The spokesperson also highlighted that the UK has launched a ‘Call for Evidence’ to help shape its next five-year National Action Plan (NAP) on AMR, starting in 2024.

They continued: ‘The UK is leading the way in the world’s fight against antimicrobial resistance, both at home and abroad, through our 5-year National Action Plan and our 20 year vision to control and contain the silent killer of AMR.

‘Over the past two years we have developed tools such as vaccines and therapeutics to tackle a global pandemic, and it is vital we take these learnings to ensure that we are prepared to take on and overcome the threat of AMR.’

The 2019 to 2024 NAP plan highlighted that the NHS’ increasing deployment of clinical pharmacists working in primary care, including within care homes and GP practices, ‘offers new opportunities for enhancing antimicrobial stewardship through knowledge exchange and learning’.

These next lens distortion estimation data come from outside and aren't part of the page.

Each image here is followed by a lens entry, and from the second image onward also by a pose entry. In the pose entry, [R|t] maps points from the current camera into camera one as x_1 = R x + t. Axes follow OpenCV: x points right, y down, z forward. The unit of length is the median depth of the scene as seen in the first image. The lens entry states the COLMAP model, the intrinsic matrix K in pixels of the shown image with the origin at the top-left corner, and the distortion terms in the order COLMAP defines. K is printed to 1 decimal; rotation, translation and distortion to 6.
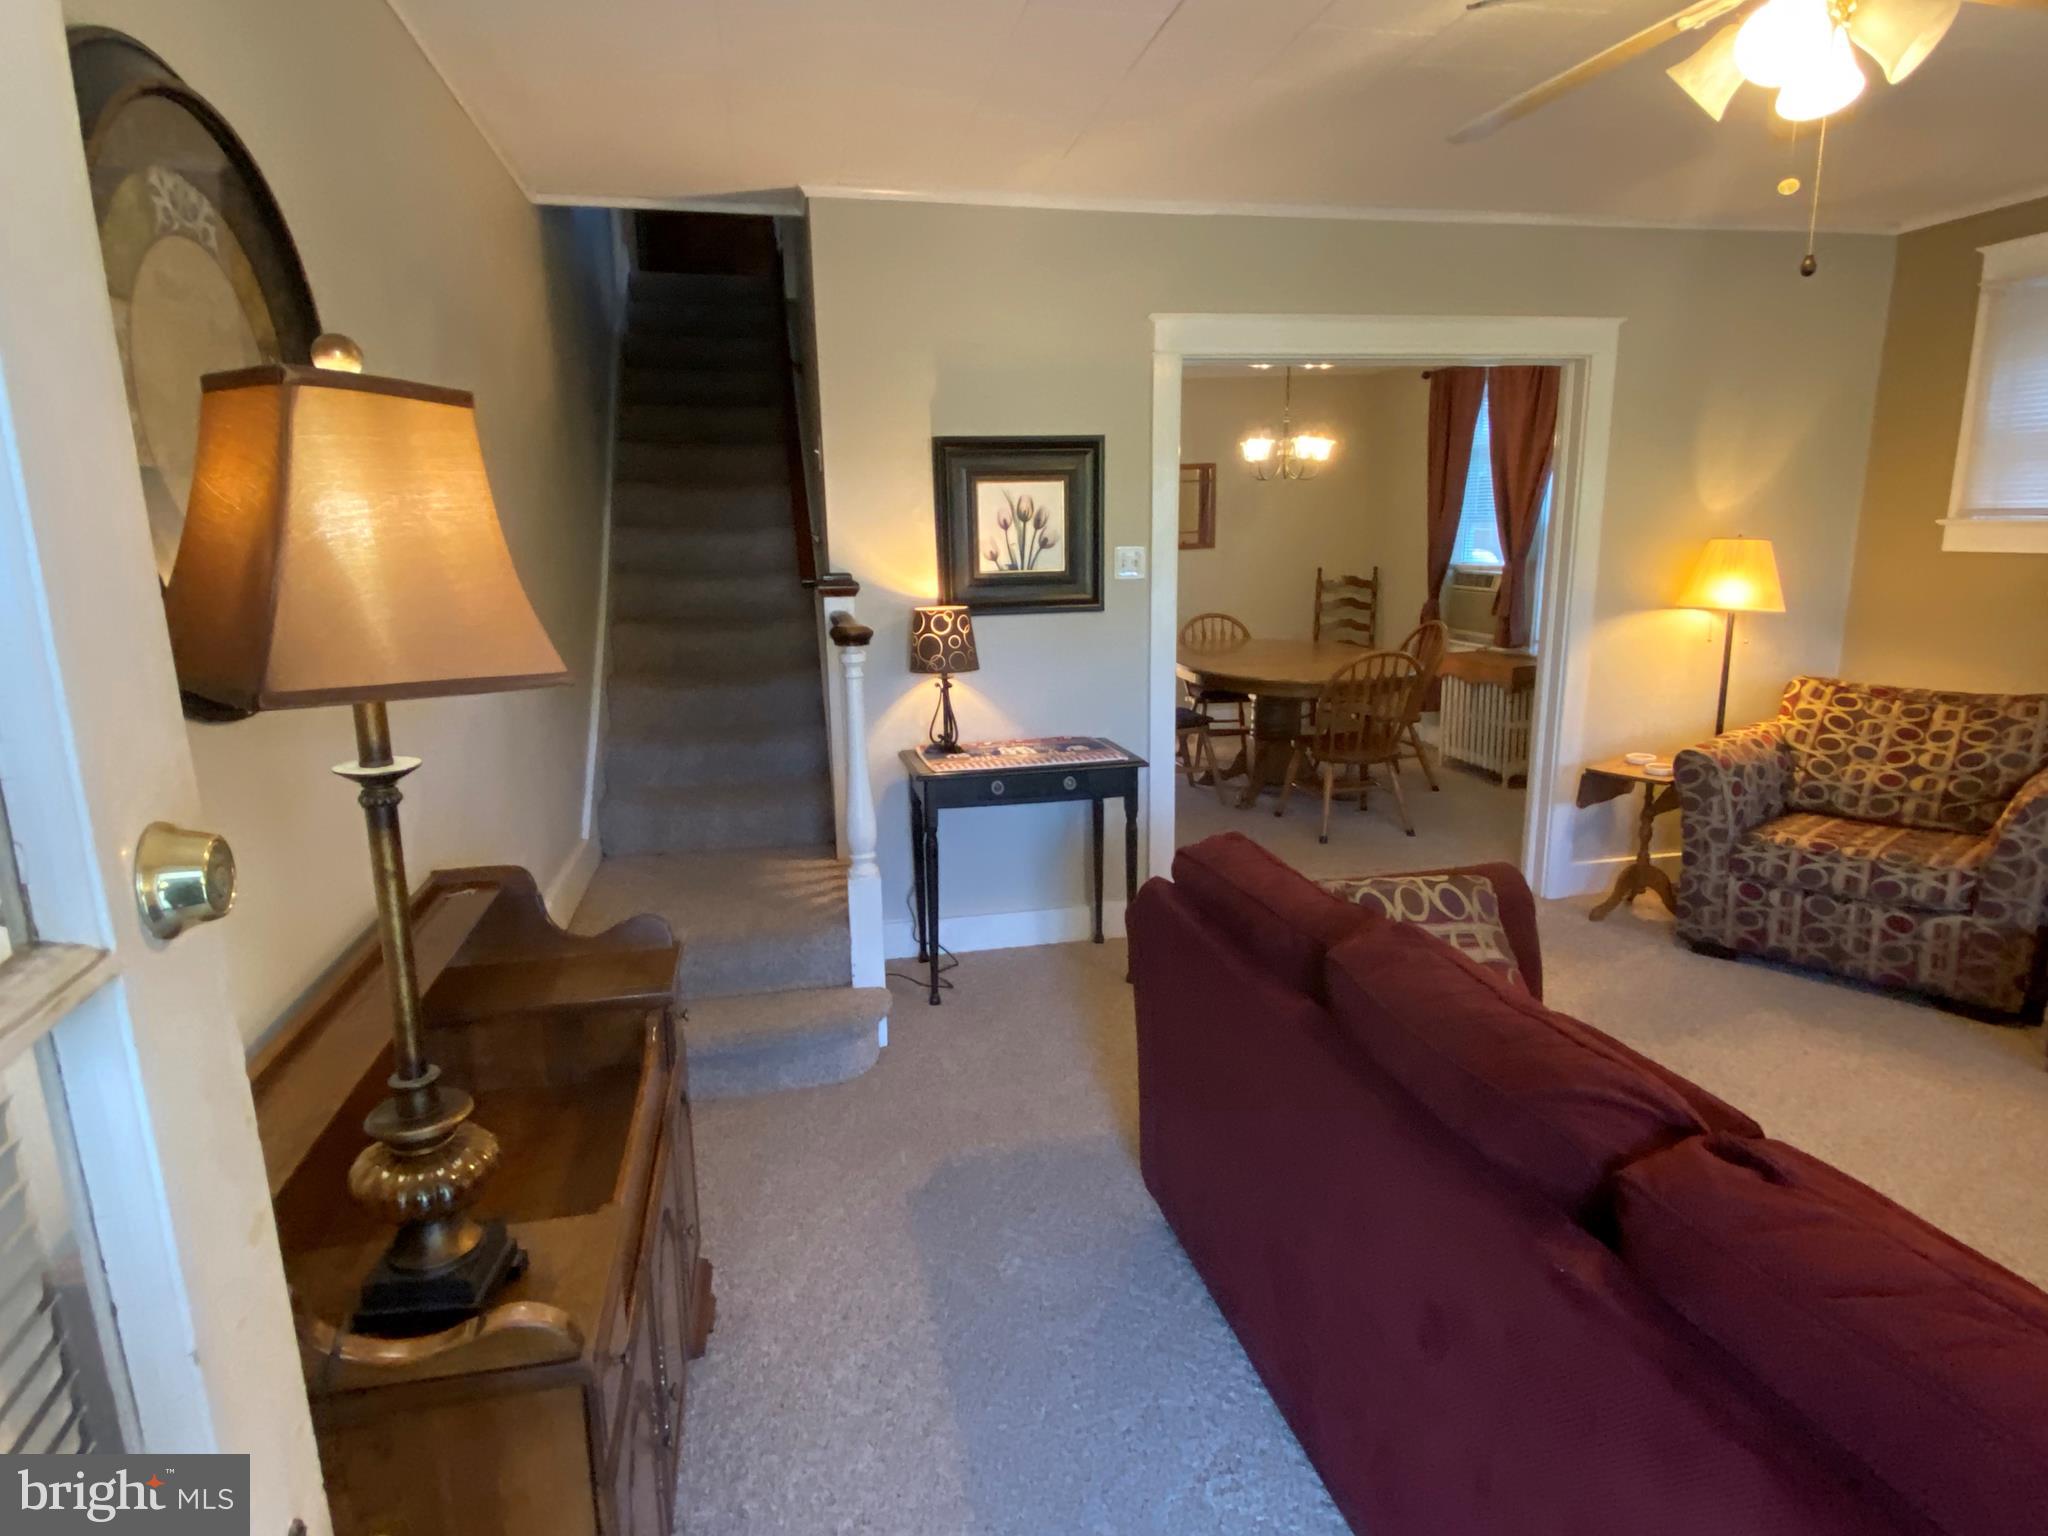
lens RADIAL K [[1139.5, 0, 1012.0], [0, 1139.5, 781.0], [0, 0, 1]] dist [0.045523, -0.043662]
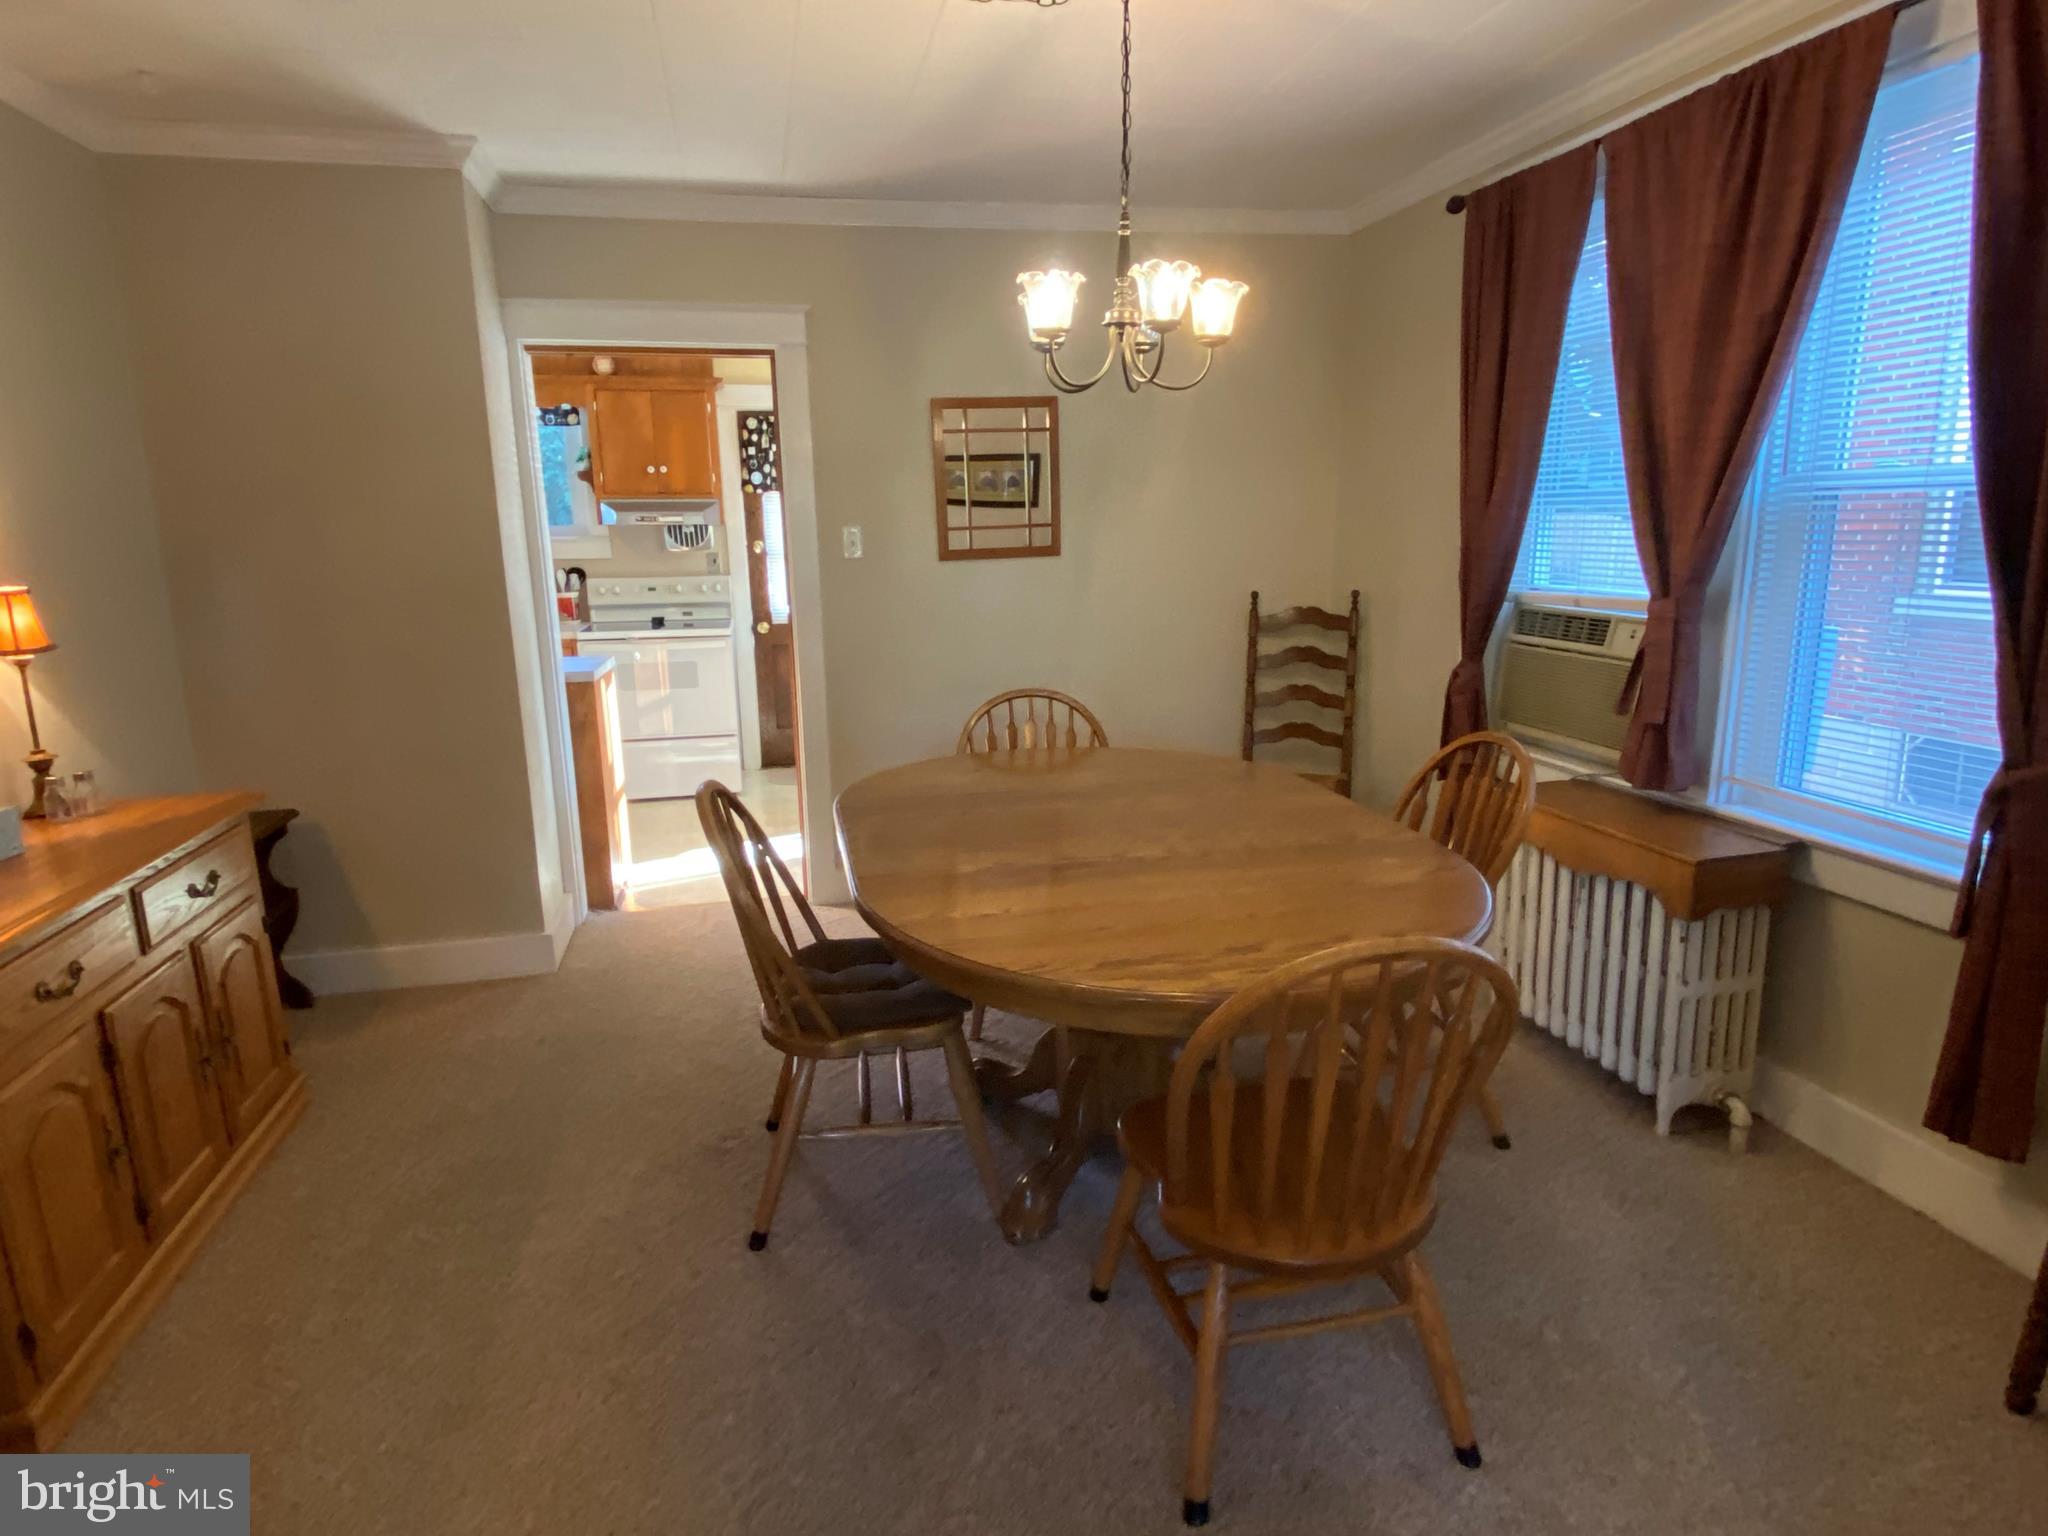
lens RADIAL K [[1139.5, 0, 1016.9], [0, 1139.5, 788.6], [0, 0, 1]] dist [0.045523, -0.043662]
pose [[0.999804, -0.005482, 0.019015, 0.306443], [0.005384, 0.999972, 0.005192, -0.202574], [-0.019043, -0.005089, 0.999806, 0.962710]]
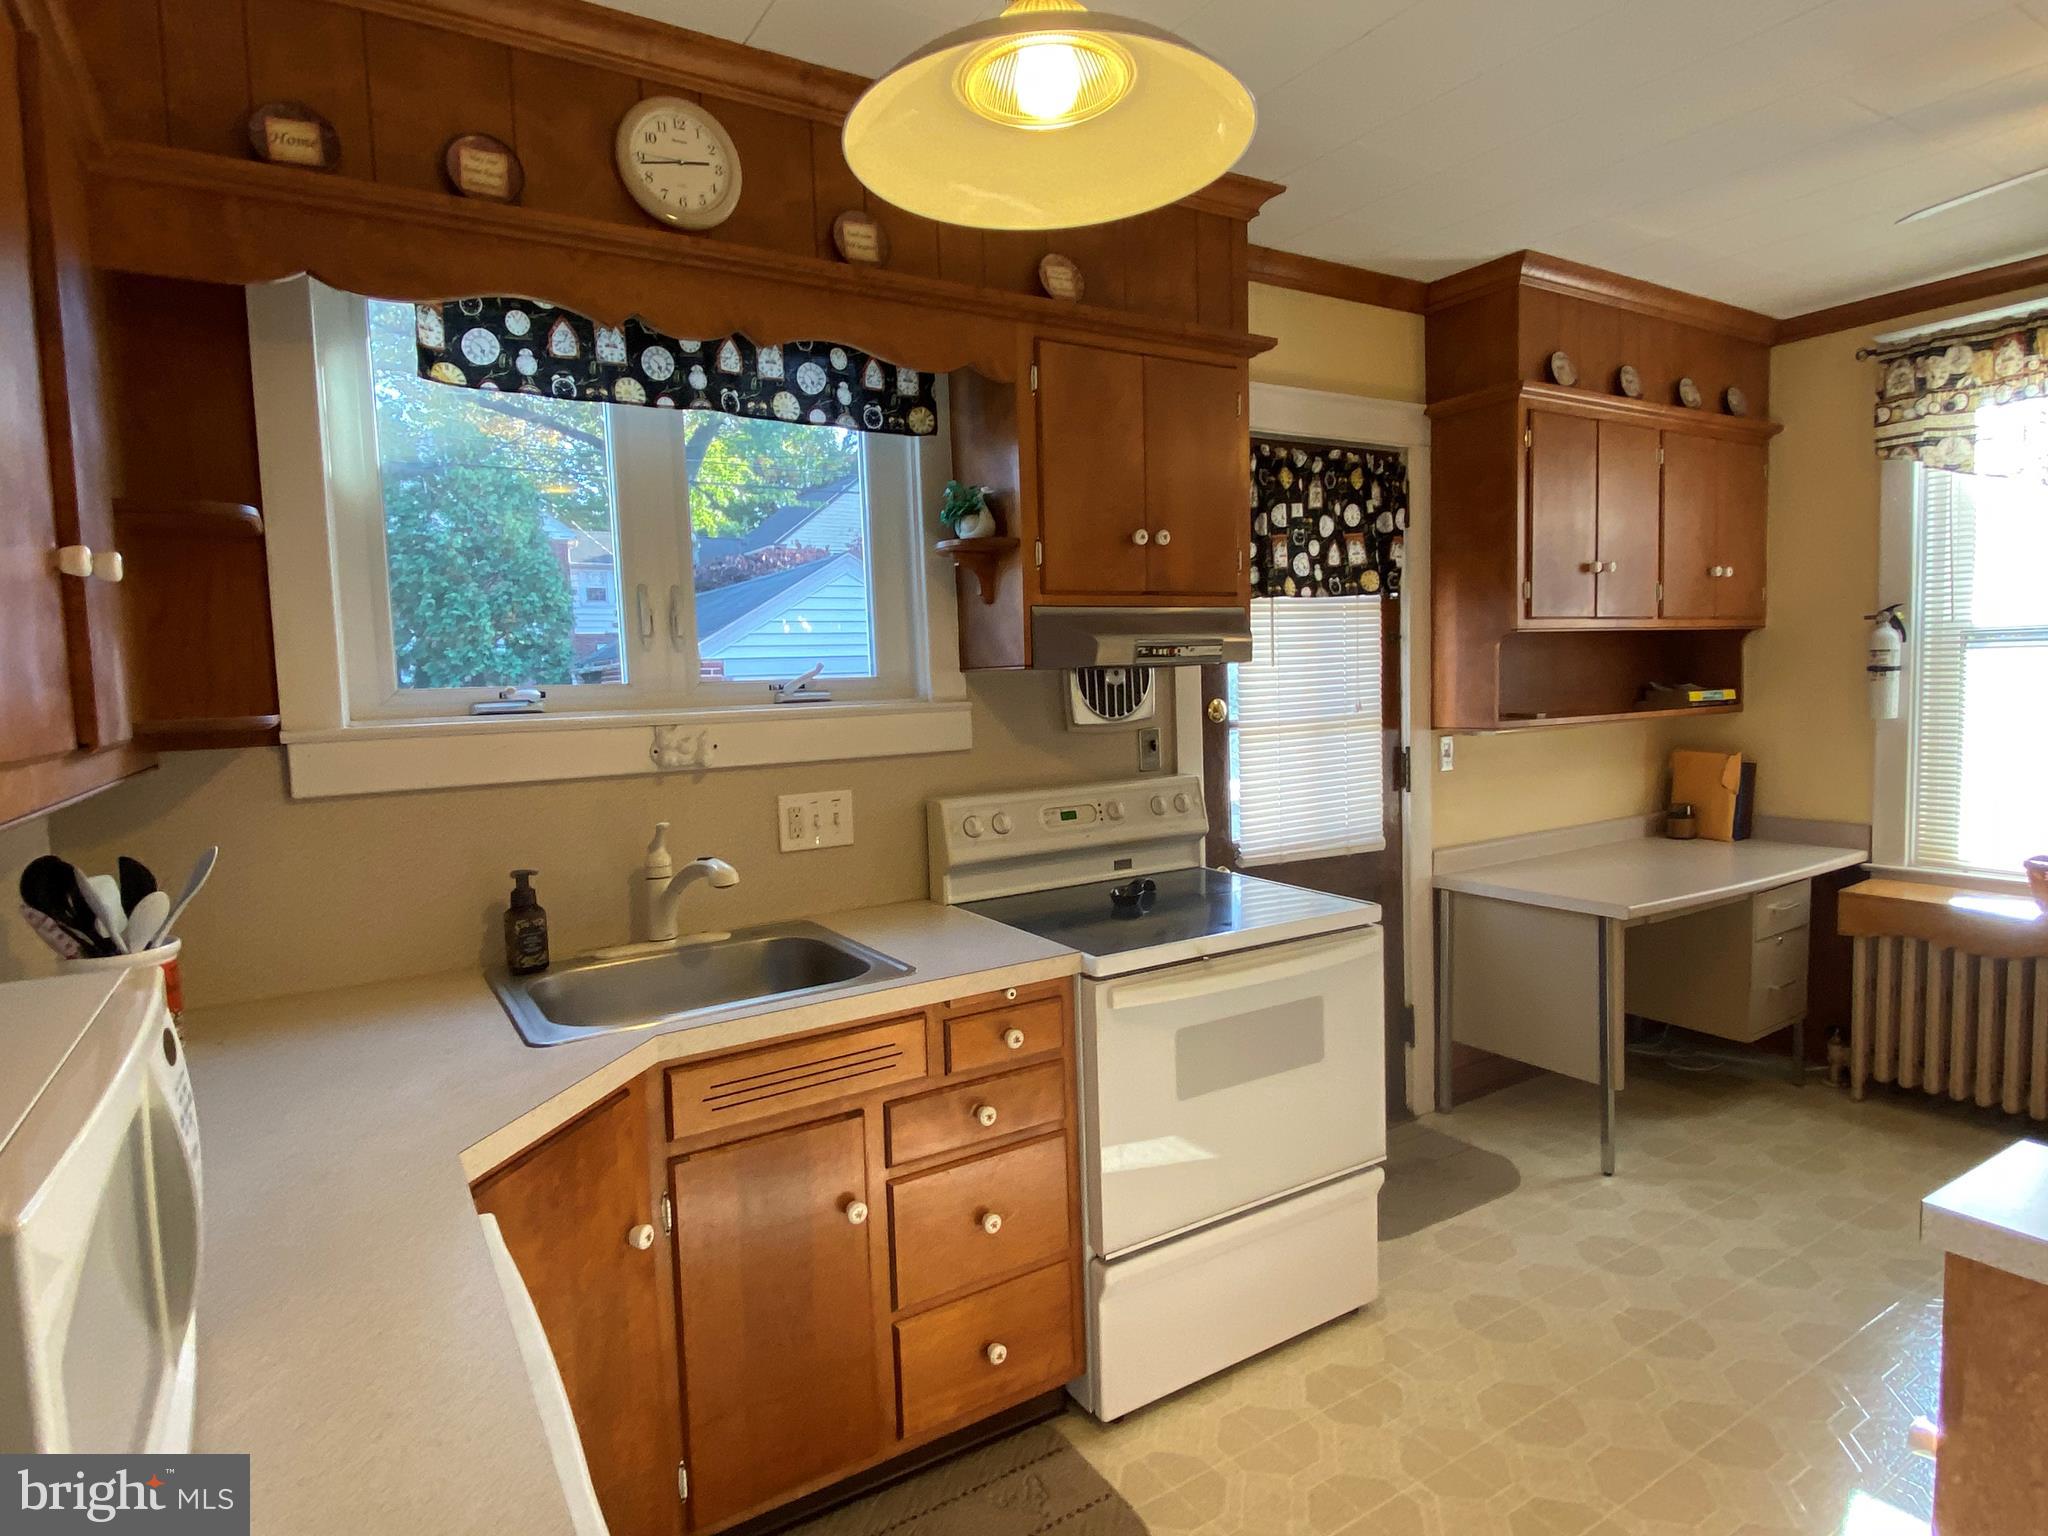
lens RADIAL K [[1109.2, 0, 1006.8], [0, 1109.2, 771.7], [0, 0, 1]] dist [0.026576, -0.028517]
pose [[0.943679, -0.046532, 0.327573, -0.397438], [0.094292, 0.986827, -0.131460, -0.412116], [-0.317141, 0.154944, 0.935636, 1.934883]]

Primary care pharmacists ‘have a critical role in reviewing prescriptions for antimicrobials and challenging those that may be inappropriate’, it added.

The five-year plans sit within the UK’s 20-year vision for antimicrobial resistance, which sets out a 2040 vision – which targets new diagnostics, therapies and vaccines; optimal use of antimicrobials and good stewardship, as well as lower burden of infection, better treatment of resistant infections, an minimised transmission.

Mark Gilchrist, chair of the Royal Pharmaceutical Society’s (RPS) Expert Advisory Group on Antimicrobials, said that he welcomed the conference and the focus it provided around efforts to tackle antimicrobial resistance.

He continued: ‘Pharmacists play a critical role in the fight against AMR. The recent world antimicrobial awareness week showcased the fantastic work that pharmacists are doing on a daily basis both within primary, secondary care sectors, nationally and within academia.’

He also said the RPS, alongside the UK Health Security Agency, NHSE and expert advisory groups have ‘created a huge number of resources to help reduce AMR’.

In October, pharmacists said outrage over then-health secretary Thérèse Coffey’s comments about sharing antibiotics should not overshadow the conversation about the value of pharmacist prescribing.